Melanchthon, on June 16, 1525, in a confidential letter written in Greek to Camerarius about Luther’s recent marriage, complains of his behaviour towards the runaway nuns then at Wittenberg: “The man,” he says, “is light-hearted and frivolous (εὐχερής) to the last degree; the nuns pursued him with great cunning and drew him on. Perhaps all this intercourse with them has rendered him effeminate, or inflamed his passions, noble and high-minded though he is.” Melanchthon desiderates in him more “dignity,” and says that his friends (“we”), had frequently been obliged to reprove him for his buffoonery (βωμολοχία).[368]
In consequence of this unseemly behaviour with the nuns, blamed even by his intimate friends, we can understand that the professors of theology at Leipzig and Ingolstadt came to speak of Luther with great want of respect.
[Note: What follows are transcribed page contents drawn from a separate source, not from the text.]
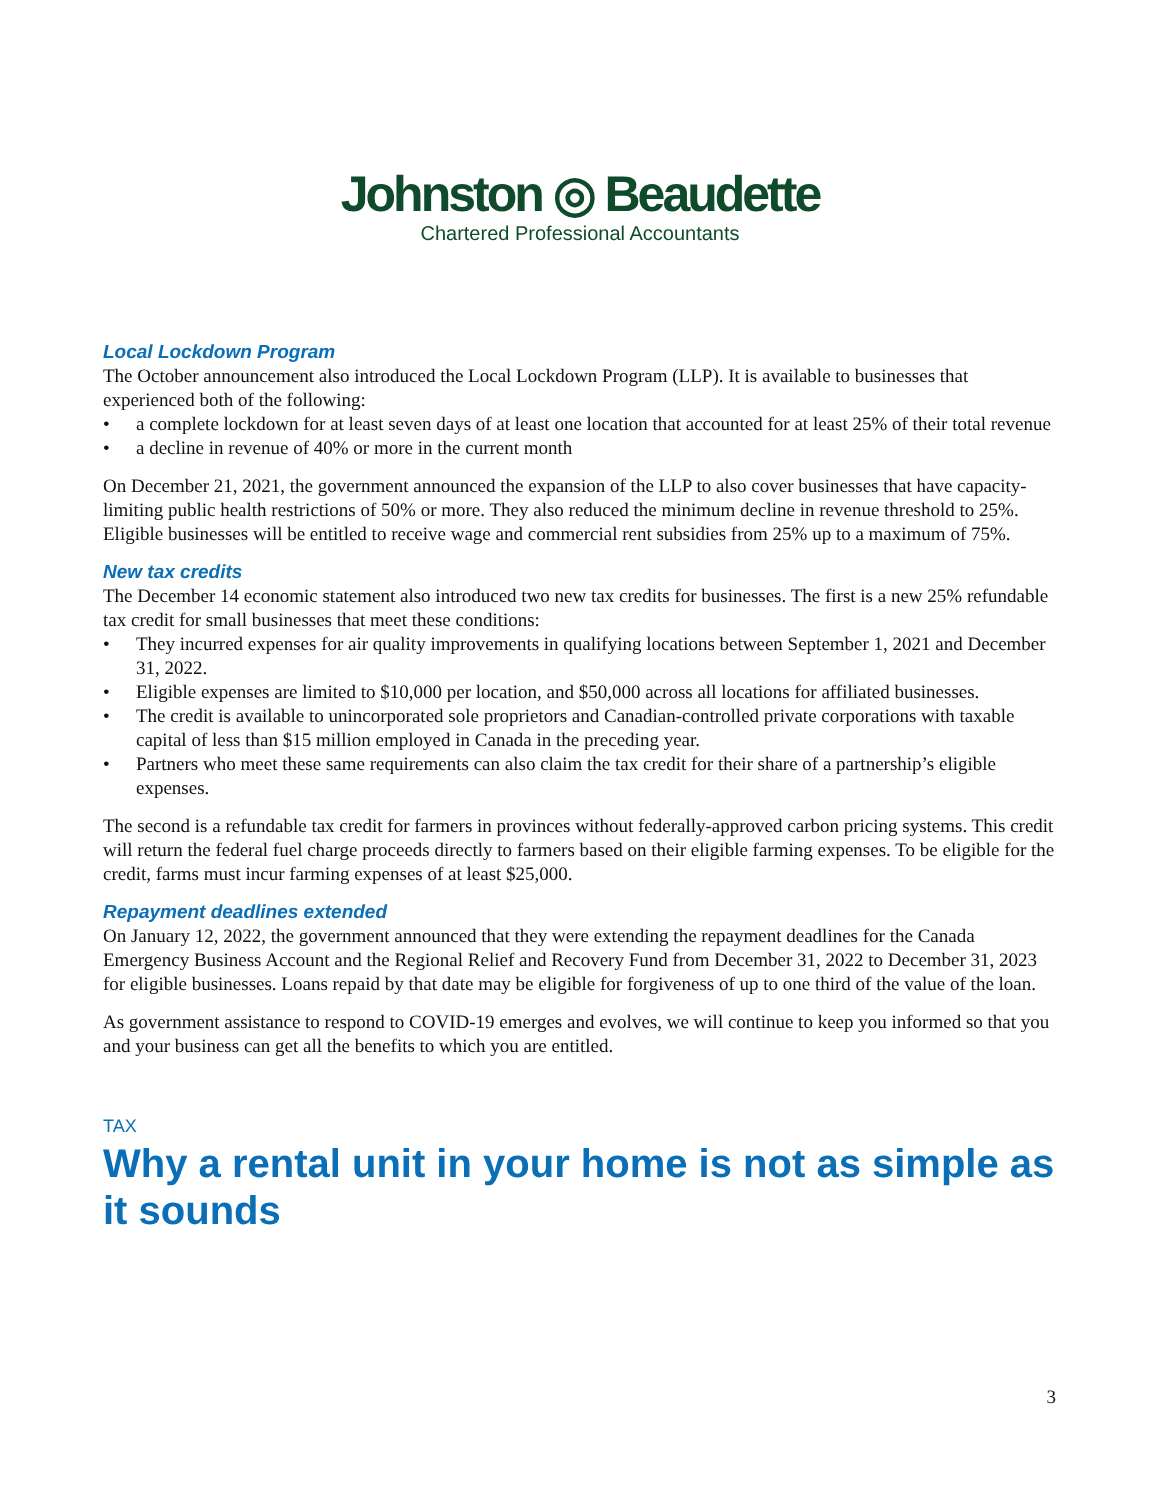Johnston ◎ Beaudette
Chartered Professional Accountants
Local Lockdown Program
The October announcement also introduced the Local Lockdown Program (LLP). It is available to businesses that experienced both of the following:
• a complete lockdown for at least seven days of at least one location that accounted for at least 25% of their total revenue
• a decline in revenue of 40% or more in the current month
On December 21, 2021, the government announced the expansion of the LLP to also cover businesses that have capacity-limiting public health restrictions of 50% or more. They also reduced the minimum decline in revenue threshold to 25%. Eligible businesses will be entitled to receive wage and commercial rent subsidies from 25% up to a maximum of 75%.
New tax credits
The December 14 economic statement also introduced two new tax credits for businesses. The first is a new 25% refundable tax credit for small businesses that meet these conditions:
• They incurred expenses for air quality improvements in qualifying locations between September 1, 2021 and December 31, 2022.
• Eligible expenses are limited to $10,000 per location, and $50,000 across all locations for affiliated businesses.
• The credit is available to unincorporated sole proprietors and Canadian-controlled private corporations with taxable capital of less than $15 million employed in Canada in the preceding year.
• Partners who meet these same requirements can also claim the tax credit for their share of a partnership’s eligible expenses.
The second is a refundable tax credit for farmers in provinces without federally-approved carbon pricing systems. This credit will return the federal fuel charge proceeds directly to farmers based on their eligible farming expenses. To be eligible for the credit, farms must incur farming expenses of at least $25,000.
Repayment deadlines extended
On January 12, 2022, the government announced that they were extending the repayment deadlines for the Canada Emergency Business Account and the Regional Relief and Recovery Fund from December 31, 2022 to December 31, 2023 for eligible businesses. Loans repaid by that date may be eligible for forgiveness of up to one third of the value of the loan.
As government assistance to respond to COVID-19 emerges and evolves, we will continue to keep you informed so that you and your business can get all the benefits to which you are entitled.
TAX
Why a rental unit in your home is not as simple as it sounds
3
Hieronymus Dungersheim, the Leipzig theologian, who had before this had a tilt at Luther, wrote, with undisguised rudeness in his “Thirty Articles,” against “the errors and heresies” of Martin Luther: “What are your thoughts when you are seated in the midst of the herd of apostate nuns whom you have seduced, and, as they themselves admit, make whatever jokes occur to you? You not only do not attempt to avoid what you declare is so hateful to you [the exciting of sensuality], but you intentionally stir up your own and others’ passions. What are your thoughts when you recall your own golden words, either when sitting in such company, or after you have committed your wickedness? What can you reply, when reminded of your former conscientiousness, in view of such a scandalous life of deceit? I have heard what I will not now repeat, from those who had intercourse with you, and I could supply details and names. Out upon your morality and religion, out upon your obstinacy and blindness! How have you sunk from the pinnacle of perfection and true wisdom to the depths of depravity and abominable error, dragging down countless numbers with you! Where now is Tauler, where the ‘Theologia Deutsch’ from which you boasted you had received so much light? The ‘Theologia’ condemns as utterly wicked, nay, devilish through and through, all that you are now doing, teaching and proclaiming in your books. Glance at it again and compare. Alas, you ‘theologian of the Cross!’ What you now have to show is nothing but the filthiest wisdom of the flesh, that wisdom which, according to the Apostle Paul (Rom. viii. 6 f.), is the death of the soul and the enemy of God.”